Van der Waals heterostructures are assemblies of atomically thin 2D crystalline materials that display attractive conduction properties for use in advanced electronic devices.
A representative 2D semiconductor is graphene, but the development of van der Waals heterostructures has been restricted by the complicated and time-consuming manual operations required to produce them. That is, the 2D crystals typically obtained by exfoliation of a bulk material need to be manually identified, collected, and then stacked by a researcher to form a van der Waals heterostructure.
The research team, led by the Institute of Industrial Science at The University of Tokyo, believes its robot will overcome this issue. It comprises an automated, high-speed optical microscope that detects crystals, the positions and parameters of which are then recorded in a computer database. Customised software is used to design heterostructures using the information in the database, the researchers explain. The heterostructure is then assembled layer by layer, by a robotic equipment directed by the designed computer algorithm.
"The robot can find, collect, and assemble 2D crystals in a glove box," first author, Satoru Masubuchi says. "It can detect 400 graphene flakes an hour, which is much faster than the rate achieved by manual operations."
When the robot was used to assemble graphene flakes into van der Waals heterostructures, the team says it was able to stack up to 4 layers an hour, with just a few minutes of human input required for each layer.
The robot was used to produce a van der Waals heterostructure consisting of 29 alternating layers of graphene and hexagonal boron nitride. According to the team, the record layer number of a van der Waals heterostructure produced by manual operations is 13.

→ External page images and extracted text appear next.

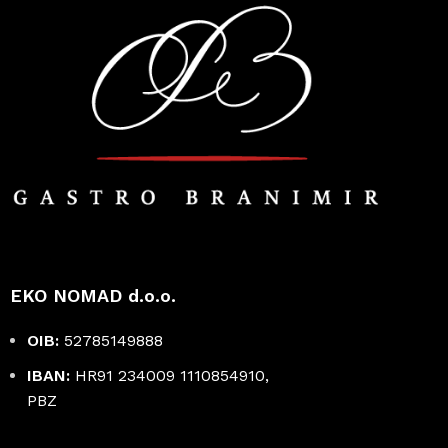
EKO NOMAD d.o.o.
OIB:
52785149888
IBAN:
HR91 234009 1110854910,
PBZ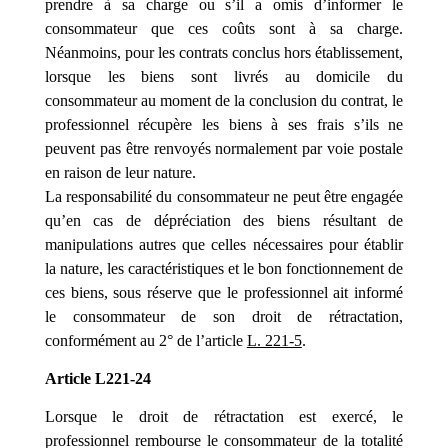
prendre à sa charge ou s’il a omis d’informer le
consommateur que ces coûts sont à sa charge.
Néanmoins, pour les contrats conclus hors établissement,
lorsque les biens sont livrés au domicile du
consommateur au moment de la conclusion du contrat, le
professionnel récupère les biens à ses frais s’ils ne
peuvent pas être renvoyés normalement par voie postale
en raison de leur nature.
La responsabilité du consommateur ne peut être engagée
qu’en cas de dépréciation des biens résultant de
manipulations autres que celles nécessaires pour établir
la nature, les caractéristiques et le bon fonctionnement de
ces biens, sous réserve que le professionnel ait informé
le consommateur de son droit de rétractation,
conformément au 2° de l’article
L. 221-5
.
Article L221-24
Lorsque le droit de rétractation est exercé, le
professionnel rembourse le consommateur de la totalité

"A wide range of materials can be collected and assembled using our robot," co-author, Tomoki Machida explains. "This system provides the potential to fully explore van der Waals heterostructures."
The hope is that the development of this robot will greatly facilitate production of van der Waals heterostructures and their use in electronic devices, and take us a step closer to realising devices containing atomic-level designer materials.